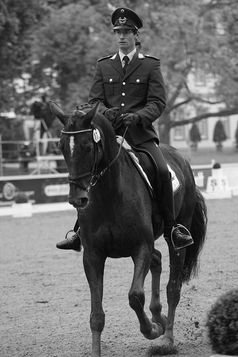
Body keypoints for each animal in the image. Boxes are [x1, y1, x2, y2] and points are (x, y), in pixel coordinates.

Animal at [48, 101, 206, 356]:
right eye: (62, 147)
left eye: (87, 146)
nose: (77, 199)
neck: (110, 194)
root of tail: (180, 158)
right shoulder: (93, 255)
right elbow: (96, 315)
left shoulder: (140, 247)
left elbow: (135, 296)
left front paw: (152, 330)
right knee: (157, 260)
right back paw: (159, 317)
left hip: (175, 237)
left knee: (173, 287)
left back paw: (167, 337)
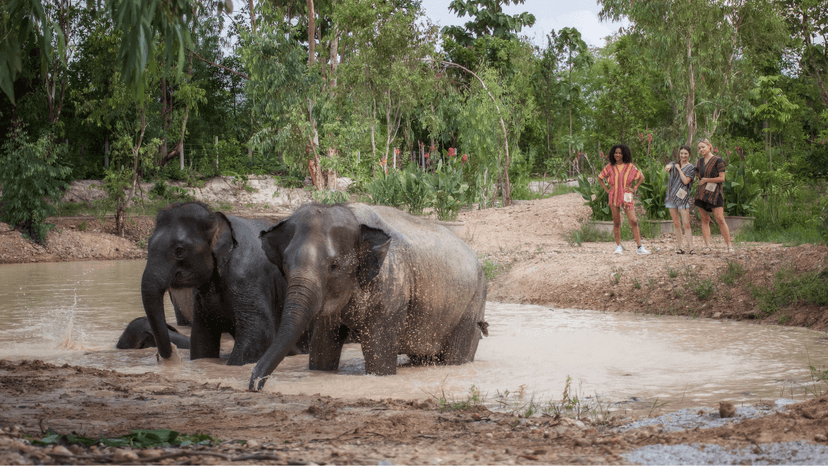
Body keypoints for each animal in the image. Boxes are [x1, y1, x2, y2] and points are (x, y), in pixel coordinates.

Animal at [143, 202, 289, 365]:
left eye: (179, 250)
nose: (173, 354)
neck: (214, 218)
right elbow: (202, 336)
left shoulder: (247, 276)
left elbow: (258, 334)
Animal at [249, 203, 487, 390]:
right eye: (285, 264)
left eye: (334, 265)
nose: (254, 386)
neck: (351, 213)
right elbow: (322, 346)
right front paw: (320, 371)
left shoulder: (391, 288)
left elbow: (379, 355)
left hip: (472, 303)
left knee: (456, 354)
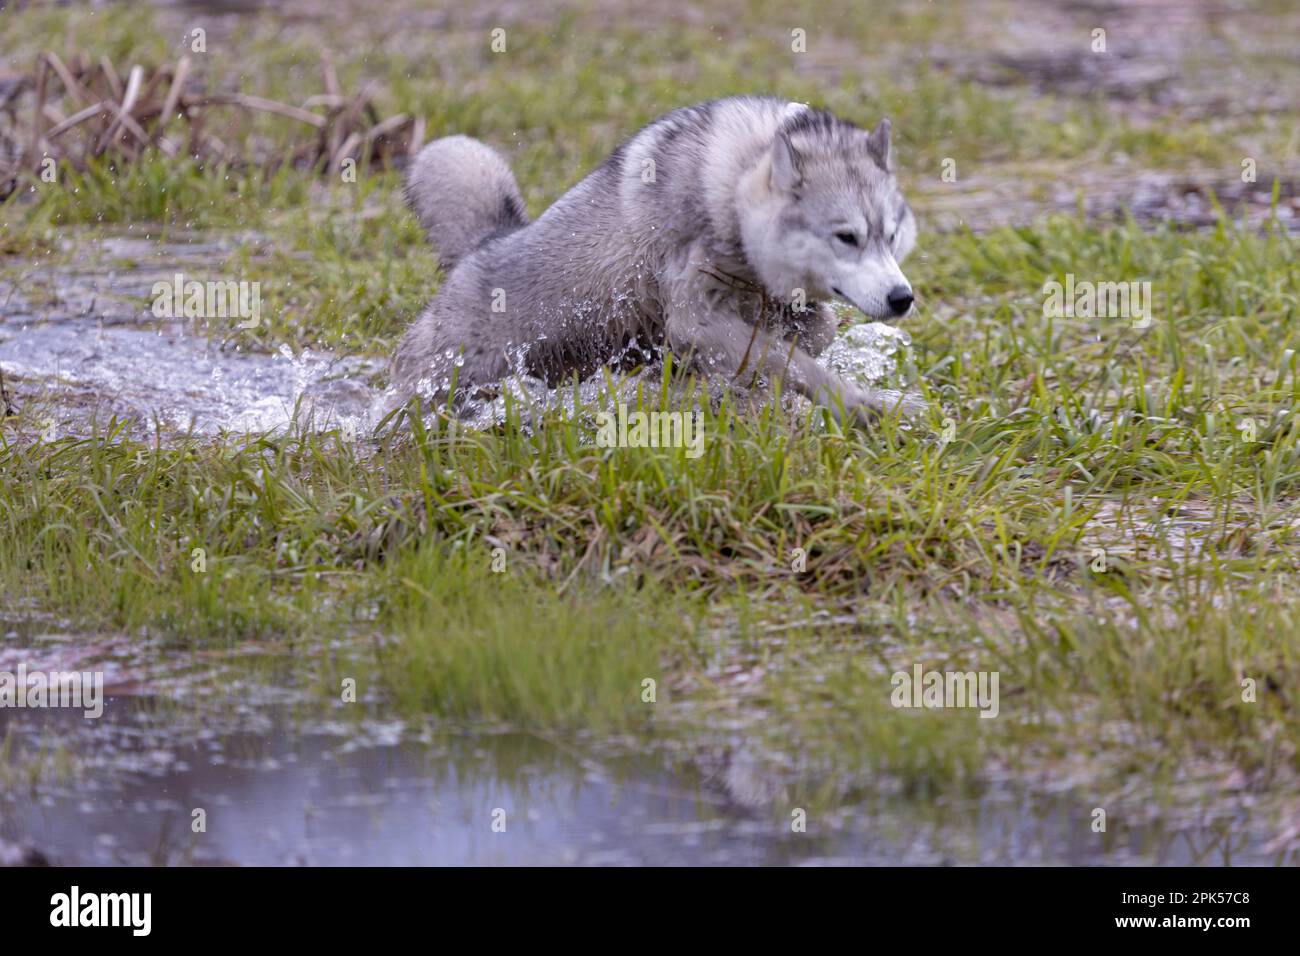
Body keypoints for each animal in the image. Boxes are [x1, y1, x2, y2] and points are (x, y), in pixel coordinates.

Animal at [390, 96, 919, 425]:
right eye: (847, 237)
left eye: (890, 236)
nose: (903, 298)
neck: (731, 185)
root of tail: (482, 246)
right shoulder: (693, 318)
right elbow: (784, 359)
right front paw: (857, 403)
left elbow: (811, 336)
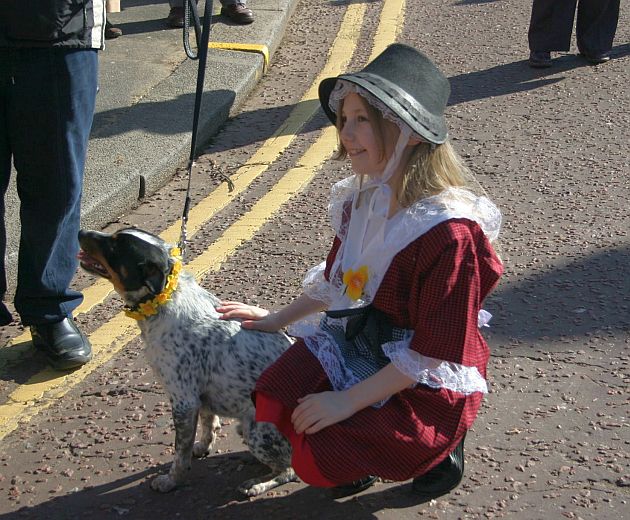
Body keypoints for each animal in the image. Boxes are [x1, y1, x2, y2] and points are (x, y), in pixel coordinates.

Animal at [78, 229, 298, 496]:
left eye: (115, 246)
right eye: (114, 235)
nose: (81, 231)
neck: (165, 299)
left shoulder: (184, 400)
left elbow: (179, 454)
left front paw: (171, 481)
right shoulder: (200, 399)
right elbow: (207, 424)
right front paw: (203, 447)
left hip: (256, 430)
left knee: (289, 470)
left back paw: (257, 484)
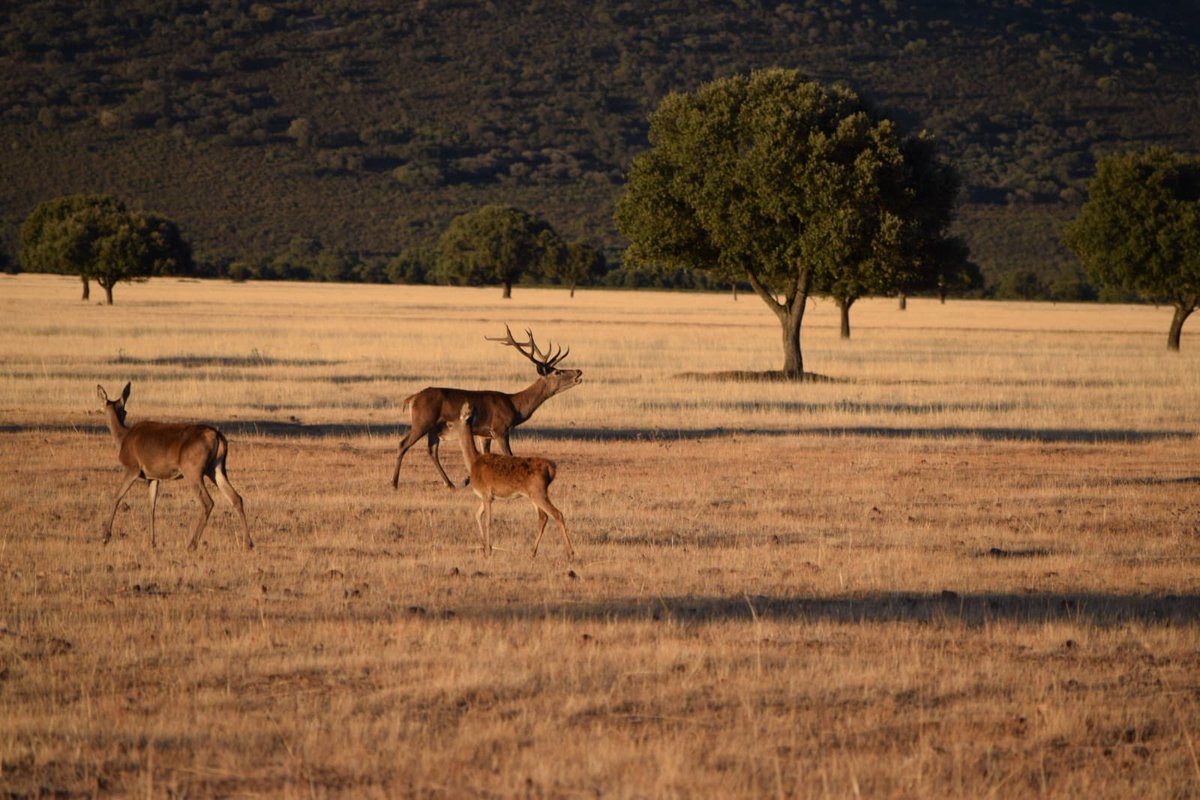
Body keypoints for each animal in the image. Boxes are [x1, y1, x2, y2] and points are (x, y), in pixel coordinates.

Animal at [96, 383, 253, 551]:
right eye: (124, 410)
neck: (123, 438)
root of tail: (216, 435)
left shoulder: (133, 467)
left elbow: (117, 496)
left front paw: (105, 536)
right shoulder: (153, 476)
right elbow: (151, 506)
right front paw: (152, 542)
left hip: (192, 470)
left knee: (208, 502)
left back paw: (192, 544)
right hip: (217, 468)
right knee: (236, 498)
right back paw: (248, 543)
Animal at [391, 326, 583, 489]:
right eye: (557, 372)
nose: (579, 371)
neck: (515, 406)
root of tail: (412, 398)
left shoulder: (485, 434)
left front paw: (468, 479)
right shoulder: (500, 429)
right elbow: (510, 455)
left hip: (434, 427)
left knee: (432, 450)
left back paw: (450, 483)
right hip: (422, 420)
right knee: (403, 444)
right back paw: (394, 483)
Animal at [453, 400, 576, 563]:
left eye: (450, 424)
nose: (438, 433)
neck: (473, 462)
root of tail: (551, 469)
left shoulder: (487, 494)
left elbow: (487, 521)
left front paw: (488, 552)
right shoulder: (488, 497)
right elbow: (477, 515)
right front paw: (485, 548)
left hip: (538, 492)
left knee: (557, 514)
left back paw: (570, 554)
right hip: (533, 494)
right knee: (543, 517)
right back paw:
#####
**WHAT IS EXPECTED**
Your task is to reproduce exactly the lines from the start of the data above through the line containing "right shoulder: (153, 476)", leaving every picture out.

**TASK RESULT**
Body keypoints for each animal in the image. Boxes are [x1, y1, x2, y2] and points are (x, y), in pixel coordinates.

Animal at [48, 101, 206, 356]:
right eye: (62, 147)
left eye: (87, 146)
nose: (77, 199)
neck: (110, 194)
root of tail: (180, 158)
right shoulder: (93, 255)
right elbow: (96, 315)
left shoulder: (140, 247)
left elbow: (135, 296)
left front paw: (152, 330)
right knee: (157, 260)
right back paw: (159, 317)
left hip: (175, 237)
left knee: (173, 287)
left back paw: (167, 337)
Body keypoints for each animal in the image. Boxes are [x1, y1, x2, y2] and points are (x, y), in pixel coordinates.

Animal at [143, 202, 289, 365]:
left eye: (179, 250)
nose: (173, 354)
neck: (214, 218)
right elbow: (202, 336)
left shoulder: (247, 276)
left elbow: (258, 334)
Animal at [249, 203, 487, 390]:
right eye: (285, 264)
left eye: (334, 265)
nose: (254, 386)
neck: (351, 213)
right elbow: (322, 346)
right front paw: (320, 371)
left shoulder: (391, 288)
left elbow: (379, 355)
left hip: (472, 303)
left knee: (456, 354)
Body keypoints for each animal in the image. Boxes are [x1, y1, x2, y2] and points are (x, y), in pixel coordinates.

Animal at [390, 96, 919, 425]:
right eye: (847, 237)
left eye: (890, 236)
nose: (903, 298)
neck: (731, 185)
root of tail: (482, 246)
right shoulder: (693, 318)
right elbow: (784, 359)
right front paw: (857, 403)
left elbow: (811, 336)
Body keypoints for each animal in the image. Boxes are [x1, y1, x2, y2] and points are (x, y), in pixel coordinates.

Animal at [78, 229, 298, 496]:
left eye: (115, 246)
right eye: (114, 235)
nose: (81, 231)
neck: (165, 299)
left shoulder: (184, 400)
left elbow: (179, 454)
left front paw: (171, 481)
right shoulder: (200, 399)
right elbow: (207, 424)
right front paw: (203, 447)
left hip: (256, 430)
left knee: (289, 470)
left back paw: (257, 484)
Body keypoints for each animal in the image. Boxes are [x1, y1, x2, y2] and points are (x, y), in pixel coordinates.

Animal at [96, 383, 253, 551]:
right eye: (124, 410)
neck: (123, 438)
root of tail: (216, 435)
left shoulder: (133, 467)
left elbow: (117, 496)
left front paw: (105, 536)
right shoulder: (153, 476)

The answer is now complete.